Let’s face it. Not all of us have financially responsible parents. Though we would like to see them as role models, some of us just have parents that don’t make financially sound decisions. Hey, let’s not blame them for their flaws. No one has ever taught anyone about proper personal financial management. Maybe not until you stumbled upon this or any other financial blog. So what happens if you see your crazy mom racking up credit card debt even though she’s retired? Is dad buying a $100K sports car with very little savings?
One of the greatest fears as the next generation is whether we will become saddled with our parents’ debt. It’s even scarier when we think about how much student debt the current working generation has accumulated over so many years of education. It’s not unquestioned to think that new grads could have accumulated over $50K of their own debt even before starting to work. So how are we supposed to pay off our parents’ mortgage if they are never going to finish paying it off?
Saved By The Estate
Thankfully in Canada, debt that is accumulated by other individuals do not transfer to other parties. Unlike the movies where children are saddled with their parents’ debt and end up going bankrupt, children in Canada are not responsible for paying off the debts of their parents if they pass away.
This means any unpaid credit cards, line of credits and mortgages that are still under your parents’ name don’t get passed to you. Call it a free “get out of jail” card. What ends up happening is that the estate of your parents are responsible for paying any outstanding loans.

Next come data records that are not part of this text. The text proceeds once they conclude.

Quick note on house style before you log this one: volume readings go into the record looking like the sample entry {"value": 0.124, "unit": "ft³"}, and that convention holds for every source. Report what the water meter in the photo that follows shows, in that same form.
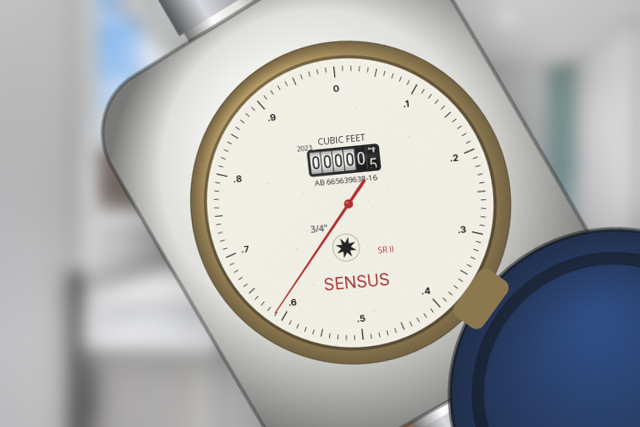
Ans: {"value": 4.61, "unit": "ft³"}
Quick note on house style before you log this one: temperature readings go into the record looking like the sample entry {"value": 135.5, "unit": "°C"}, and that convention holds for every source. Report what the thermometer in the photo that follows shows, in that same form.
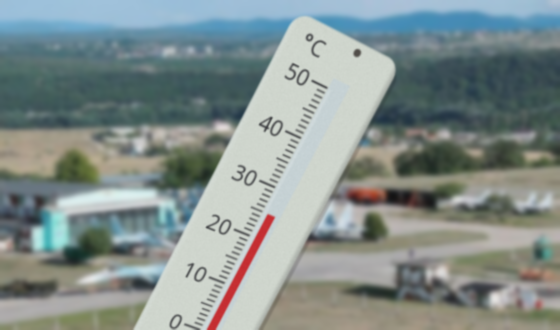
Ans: {"value": 25, "unit": "°C"}
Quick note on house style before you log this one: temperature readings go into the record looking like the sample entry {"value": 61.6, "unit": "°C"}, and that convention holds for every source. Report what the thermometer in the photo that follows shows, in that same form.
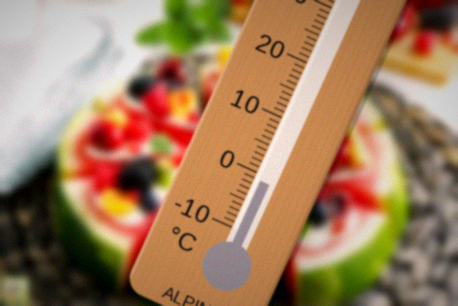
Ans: {"value": -1, "unit": "°C"}
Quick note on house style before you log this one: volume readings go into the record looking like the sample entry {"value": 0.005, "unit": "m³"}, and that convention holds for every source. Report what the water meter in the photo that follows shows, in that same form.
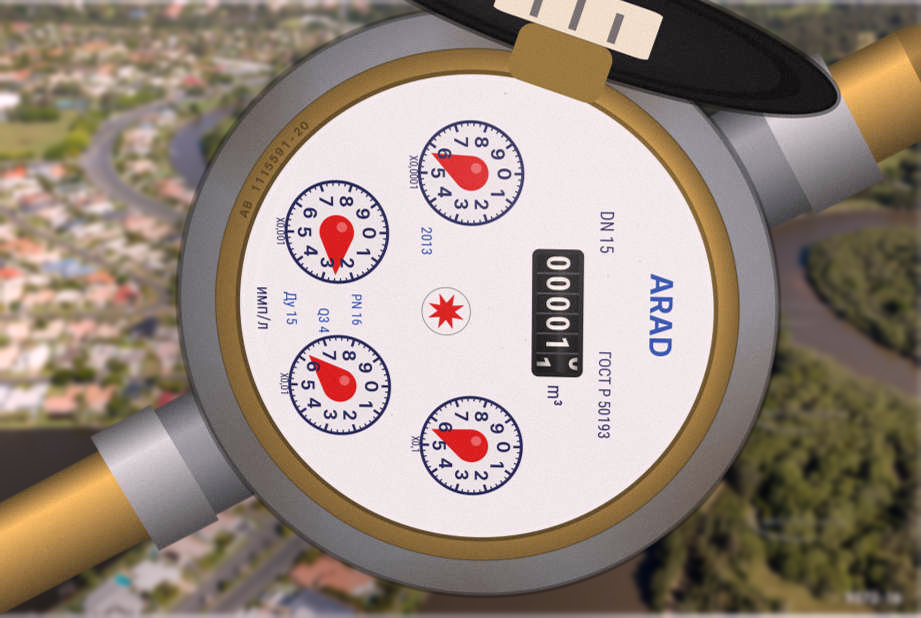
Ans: {"value": 10.5625, "unit": "m³"}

When anyone dies in Canada, all possessions are deemed to be sold at current market value. If there is outstanding debt that still needs to be paid off, then the assets will be liquidated and creditors will be reimbursed first. Only after outstanding debt is paid, will the remaining assets be given to the inheritors. That means that if your parents owe more money than they have at the time of their death, then they didn’t love you enough to give you an inheritance. Did you forget Mother’s Day again?
Do Not Co-sign Loans
There are some instances where debt does get passed to another party and that happens when loans are co-signed. By co-signing any kind of loan, it makes you responsible for the debt even if you might not have used the money.

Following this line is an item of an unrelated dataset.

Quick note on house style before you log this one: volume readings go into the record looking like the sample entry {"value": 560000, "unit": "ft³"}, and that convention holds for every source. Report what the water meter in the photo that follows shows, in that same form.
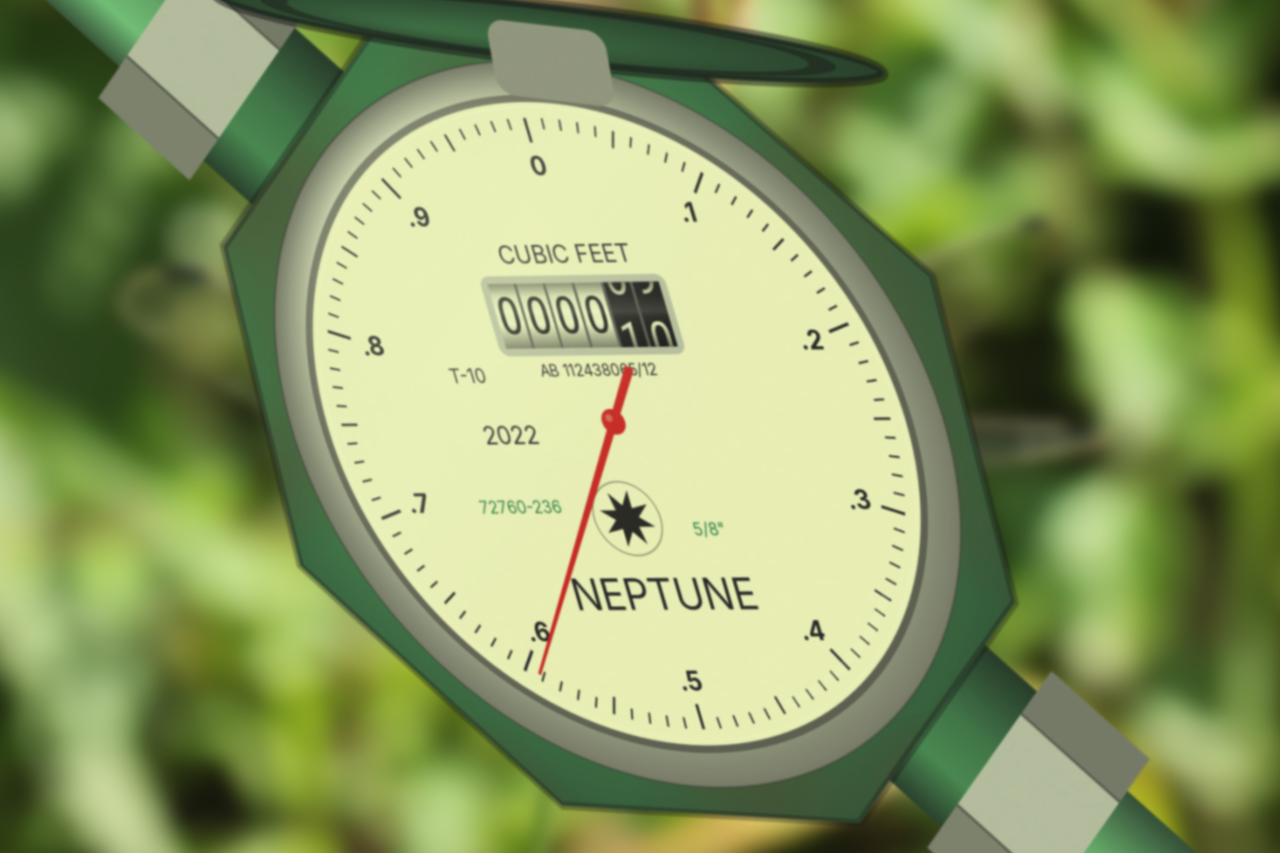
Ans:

This is very important because you don’t ever want to co-sign loans with your parents. It doesn’t matter if they want to buy a second home under your name to save land transfer taxes, or if they want to co-sign a loan because they have bad credit. Just don’t do it. If you don’t sign your name on anything, then you will not be responsible for the debt.
If you feel really guilty about not helping your parents, then gift them money. Remember that being financially prudent still means to live within your means. Co-signing a loan and helping your parents, no matter how morally right that sounds, is still living beyond your means. If you really want to help out your parents, then decide how your current financial situation can be adjusted to include your parents as dependents.
It Is Not A Free Pass
Now that you know that your parents’ debt will not be left for future generations to deal with doesn’t mean that you should tell your parents to forget about being financially responsible. It doesn’t mean that they can afford a brand new Ferrari or buy a big retirement cottage in Muskoka.
In this YOLO (You Only Live Once) culture we all want to get what we want now because we’re all afraid of dying tomorrow. The real fact of life is that we’re living longer, and thus we should actually try to be financially saavy. Know when to save. Know what to invest in. Know that you can have fun without going bankrupt.
We should learn to live within our means and enjoy the experiences with what we can comfortably afford now rather than mortgaging our future.That also applies to our parents, and grandparents who may all very well live into their upper 80’s and 90’s years of age.